Published in conjunction with the screening of The Merry Widow at SFSFF 2023
When Dutch composer and pianist Maud Nelissen was commissioned to write accompaniment for Erich von Stroheim’s The Merry Widow, the first thing she did was look for the original score. But the music by William Axt and David Mendoza, who also composed for La Bohème, The Big Parade, and The Student Prince in Old Heidelberg, was nowhere to be found. Instead, Nelissen decided to go back to the beginning: the original 1905 operetta by Franz Lehár. A graduate of the venerable Utrechts Conservatorium she certainly had the classical chops to adapt it—and the composer’s estate agreed. Now with their blessing, she had to figure out how to reconcile the lighter tone of the operetta with the famously gimlet-eyed view of the film’s director, who had taken broad liberties with the story. When she spotted an accordion player during one of the film’s Balkan inn scenes, she hit on her solution. The accordion, she says, “has big possibilities, it can go really low and really dark”—so she used it to weave in some Romani songs as well as composed modern sound clusters that she has called “the black icing on a sweet cake” of Lehár’s music. Since then she’s accompanied the film over the years with both chamber and large orchestras, and Nelissen says she’s excited to return to the roots of her composition and present it again with a small ensemble, the Mont Alto Motion Picture Orchestra.
How did you go from graduating with honors in classical piano to accompanying silent films?
I was asked to jump in for another pianist at the Amsterdam archive and I really enjoyed it. My teacher at the conservatory was against it; he said it was too obscure. But I had been mesmerized by the images and the possibilities for sound accompaniment and it stayed in the back of my mind as something I could do. For my own benefit I used to spend time trying to understand Charlie Chaplin’s film scores, staying up late working out the orchestral arrangement on the piano. It was just luck years later when I was asked to play for a week-long program in Italy with Eric James, who was Chaplin’s last arranger. He was really surprised when I could play The Kid on the piano:
“Who is this lady from Holland?!” It changed my life really. He was the musician I wanted to be. That older generation, they were so versatile. They could play a Bach toccata as easily as they could play ragtime. To them there was not a big difference between light music and classical music—they played everything. It took a while for me to get out of the fenced-in mode of a classical pianist, but I got addicted to silents. I was happy that it was in the dark and that it’s not all about me. I get totally taken away by the poetry of the images.
Can you talk a bit about how you’ll play for The Merry Widow?
I’ll be playing piano and conducting Mont Alto, with five added musicians. I heard Mont Alto play at SFSFF in 2016 and was struck by their wonderful music. You can really feel the bond they have with each other, like one of those long, good marriages.
Did you stick to the time period when composing or did you think about how this music has accumulated meaning in the years since, especially the waltz?

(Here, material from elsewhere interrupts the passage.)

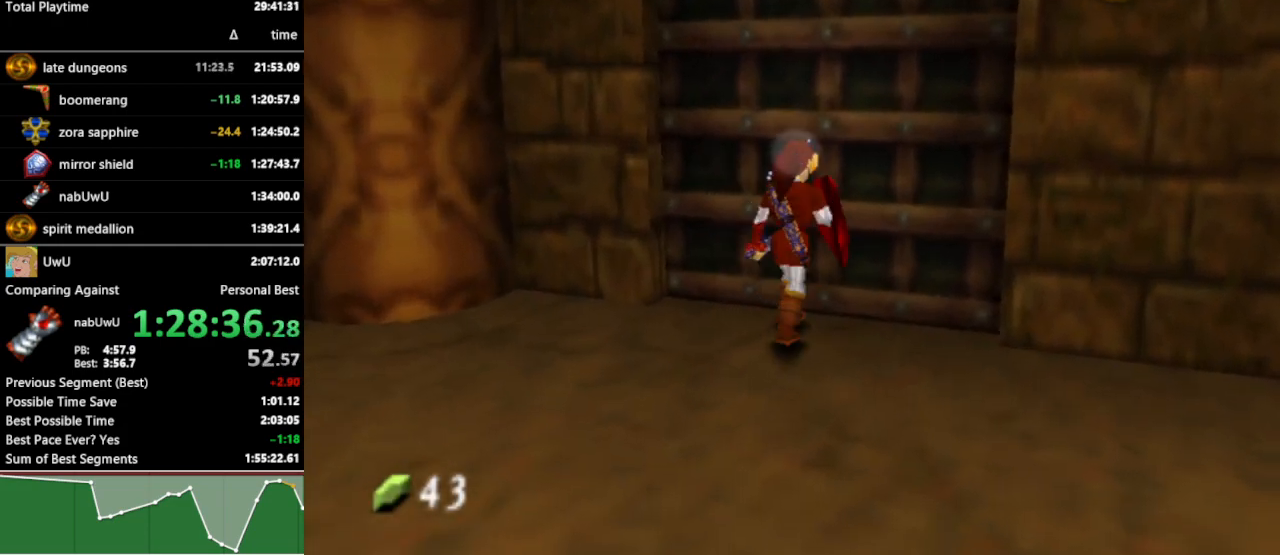
{"buttons": [], "left_stick": "center", "right_stick": "center", "events": [[100, "A", "up"]]}
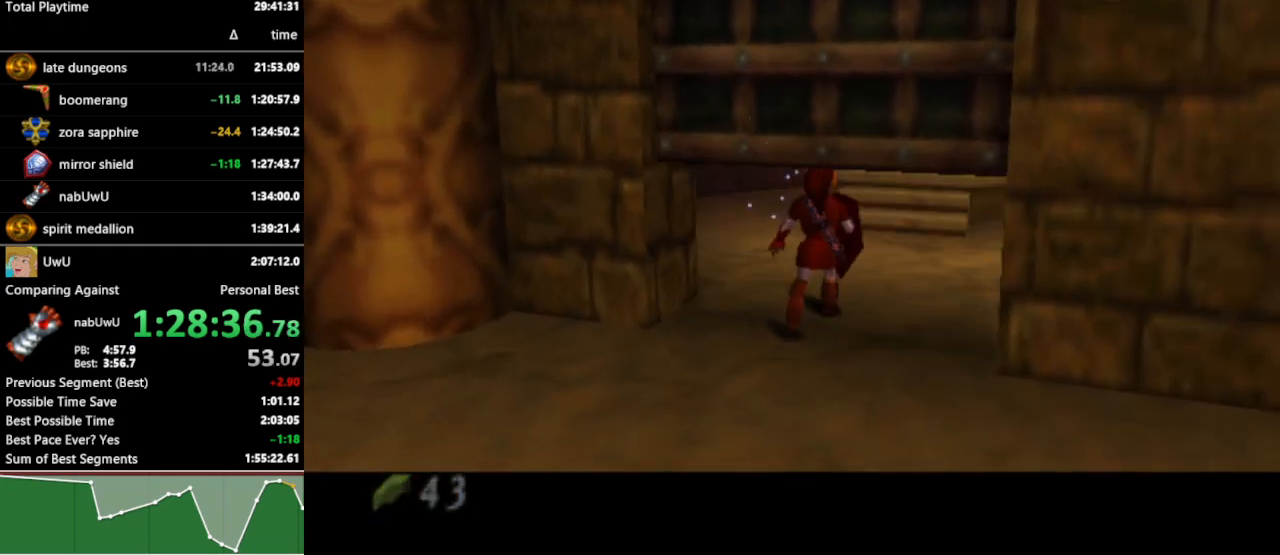
{"buttons": [], "left_stick": "center", "right_stick": "center", "events": []}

I stuck to the time period. The music is sixty percent Lehár, forty percent my own, but I really honored Lehár. I had a very old record of the operetta, with Elisabeth Schwarzkopf singing, and was totally taken away by its lyricism. The waltz is still such a beautiful waltz. Makes me cry, always.
You’ll also play for The Organist at St. Vitus Cathedral.
Yes. It’s not like The Merry Widow at all! I first played for the film last year in the Czech Republic. It’s a strange film, a horror film in some ways but at the same time a love story. Some unbelievable things happen, like would happen in a dime-store novel, but the movie has an Expressionist feel, so you don’t mind the unbelievable parts. There is a lot of suspense, especially at the beginning, so I’ll keep the music to a minimum there. I quote some late Romantic composers, including a Scriabin sonata. The atmosphere of the film, how it depicts Prague, the old streets at night in the mist, drew me back to classical composers.
The Czechs loved the screening so much that I played for it again at Smetana’s Litomyšl festival in June. My goal in life is to make these kinds of connections to other art forms, encourage more crossover. This is a good film for that. So is The Merry Widow; it would fit nicely into a classical music festival.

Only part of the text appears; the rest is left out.